Monday, 17 March 2014

Climbing Elephant Mountain

If Elephant Mountain (Xiangshan) were the size as well as the shape of an elephant, it would require considerably fewer steps to climb, but the view wouldn't be as good.
One of the easiest mountains to reach from central Taipei, Elephant Mountain is 10 minutes' walk from Exit 2 at the newly opened final stop on the red line, Xiangshan Station. Getting there is simply a matter of following the signs and the crowds, for on weekends and holidays Elephant Mountain is very popular indeed.

People jams going up and down the steps are common, but there are also plenty of resting spots and smaller side trails if you want to avoid the crush.
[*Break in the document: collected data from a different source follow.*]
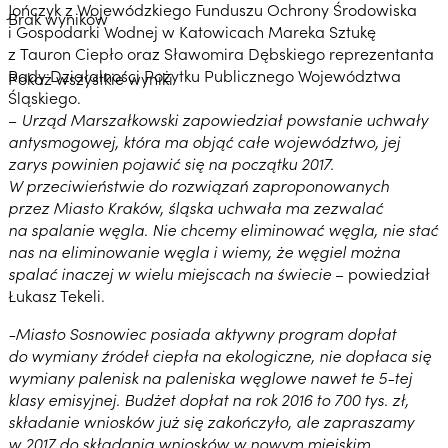
Jończyk z Wojewódzkiego Funduszu Ochrony Środowiska
Brak wyników
i Gospodarki Wodnej w Katowicach Mareka Sztukę
z Tauron Ciepło oraz Sławomira Dębskiego reprezentanta
Rady Działalności Pożytku Publicznego Województwa
Pokaż wszystkie wyniki
Śląskiego.
–
Urząd Marszałkowski zapowiedział powstanie uchwały
antysmogowej, która ma objąć całe województwo, jej
zarys powinien pojawić się na początku 2017.
W przeciwieństwie do rozwiązań zaproponowanych
przez Miasto Kraków, śląska uchwała ma zezwalać
na spalanie węgla. Nie chcemy eliminować węgla, nie stać
nas na eliminowanie węgla i wiemy, że węgiel można
spalać inaczej w wielu miejscach na świecie
– powiedział
Łukasz Tekeli.
-Miasto Sosnowiec posiada aktywny program dopłat
do wymiany źródeł ciepła na ekologiczne, nie dopłaca się
wymiany palenisk na paleniska węglowe nawet te 5-tej
klasy emisyjnej. Budżet dopłat na rok 2016 to 700 tys. zł,
składanie wniosków już się zakończyło, ale zapraszamy
w 2017 do składania wniosków w nowym miejskim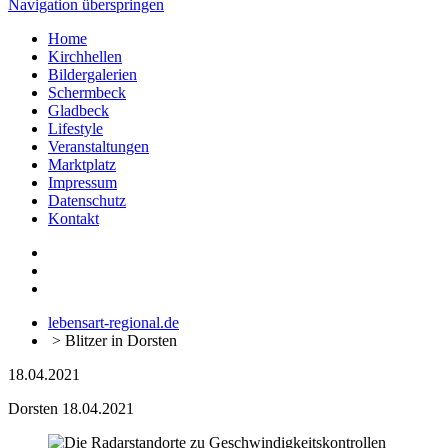
Navigation überspringen
Home
Kirchhellen
Bildergalerien
Schermbeck
Gladbeck
Lifestyle
Veranstaltungen
Marktplatz
Impressum
Datenschutz
Kontakt
lebensart-regional.de
>
Blitzer in Dorsten
18.04.2021
Dorsten
18.04.2021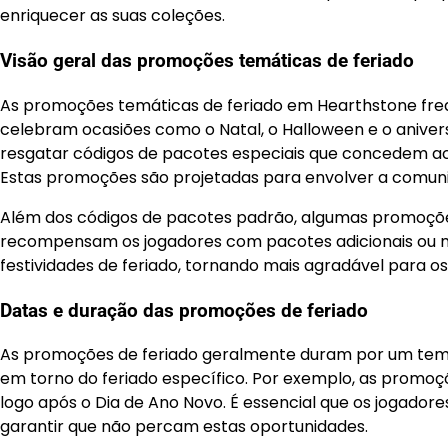
enriquecer as suas coleções.
Visão geral das promoções temáticas de feriado
As promoções temáticas de feriado em Hearthstone fr
celebram ocasiões como o Natal, o Halloween e o aniver
resgatar códigos de pacotes especiais que concedem ac
Estas promoções são projetadas para envolver a comunid
Além dos códigos de pacotes padrão, algumas promoções
recompensam os jogadores com pacotes adicionais ou mo
festividades de feriado, tornando mais agradável para o
Datas e duração das promoções de feriado
As promoções de feriado geralmente duram por um te
em torno do feriado específico. Por exemplo, as promo
logo após o Dia de Ano Novo. É essencial que os jogado
garantir que não percam estas oportunidades.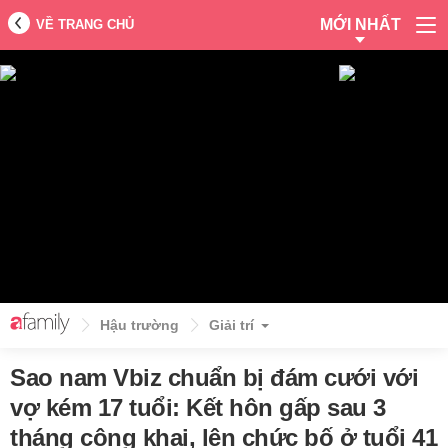
MỚI NHẤT
VỀ TRANG CHỦ
Hậu trường
Giải trí
Sao nam Vbiz chuẩn bị đám cưới với
vợ kém 17 tuổi: Kết hôn gấp sau 3
tháng công khai, lên chức bố ở tuổi 41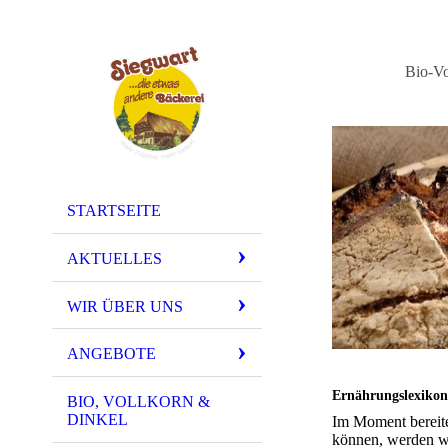
Bio-Vo
STARTSEITE
AKTUELLES
WIR ÜBER UNS
ANGEBOTE
Ernährungslexiko
BIO, VOLLKORN &
DINKEL
Im Moment bereite
können, werden wi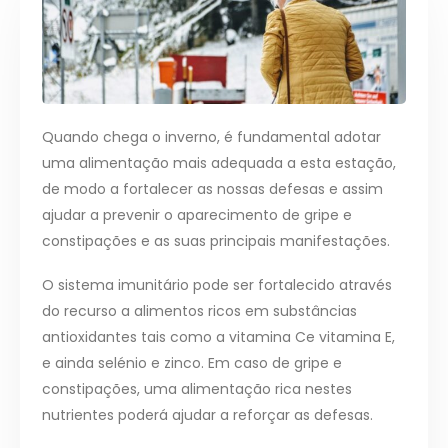
Quando chega o inverno, é fundamental adotar
uma alimentação mais adequada a esta estação,
de modo a fortalecer as nossas defesas e assim
ajudar a prevenir o aparecimento de gripe e
constipações e as suas principais manifestações.
O sistema imunitário pode ser fortalecido através
do recurso a alimentos ricos em substâncias
antioxidantes tais como a vitamina Ce vitamina E,
e ainda selénio e zinco. Em caso de gripe e
constipações, uma alimentação rica nestes
nutrientes poderá ajudar a reforçar as defesas.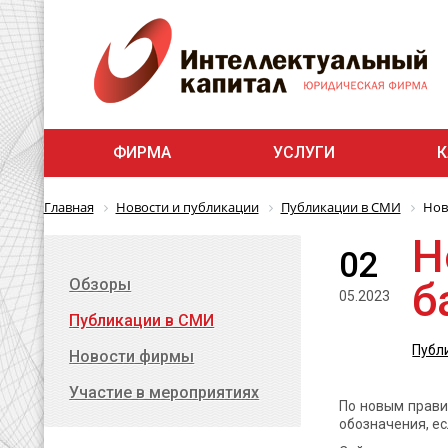
ФИРМА
УСЛУГИ
К
Главная
Новости и публикации
Публикации в СМИ
Нов
Н
02
б
Обзоры
05.2023
Публикации в СМИ
Публ
Новости фирмы
Участие в мероприятиях
По новым прави
обозначения, ес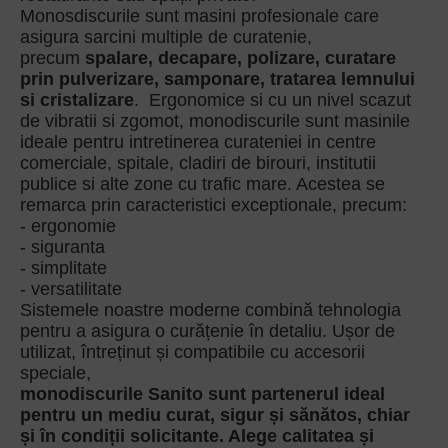
Monosdiscurile sunt masini profesionale care
asigura sarcini multiple de curatenie,
precum
spalare, decapare, polizare, curatare
prin pulverizare, samponare, tratarea lemnului
si cristalizare
. Ergonomice si cu un nivel scazut
de vibratii si zgomot, monodiscurile sunt masinile
ideale pentru intretinerea curateniei in centre
comerciale, spitale, cladiri de birouri, institutii
publice si alte zone cu trafic mare. Acestea se
remarca prin caracteristici exceptionale, precum:
- ergonomie
- siguranta
- simplitate
- versatilitate
Sistemele noastre moderne combină tehnologia
pentru a asigura o curățenie în detaliu. Ușor de
utilizat, întreținut și compatibile cu accesorii
speciale,
monodiscurile Sanito sunt partenerul ideal
pentru un mediu curat, sigur și sănătos, chiar
și în condiții solicitante. Alege calitatea și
Elephant Mountain is one part of a chain of mountains and trails, so it's difficult to define one peak, but a popular high point has a set of large rocks to climb to gain an improved view:

or simply to climb for fun:  
The day that my son and I climbed Elephant Mountain we explored a little off the beaten track and soon left the crowds behind. Despite its proximity to the city, the area is teeming with wildlife. 
We saw and heard lots of birds, and butterflies flitted through the quieter, more open areas, some of them even staying still long enough for me to snap a few photos.
We took a trail less travelled to descend the mountain, and were soon surrounded by huge bamboos and the typical, large-leaved subtropical forest trees and plants. My personal favourites after the towering bamboos are huge tree ferns that would cost hundreds of pounds in the UK, assuming they were available at all. These plants, palms, vines and trees are still a pleasure to walk amongst even after living in Taiwan two and a half years.
After reaching ground level, we scooted back round to the beginning of the main trail to buy a drink from the fresh orange juice vendor we'd passed going up. A great way to round off the day.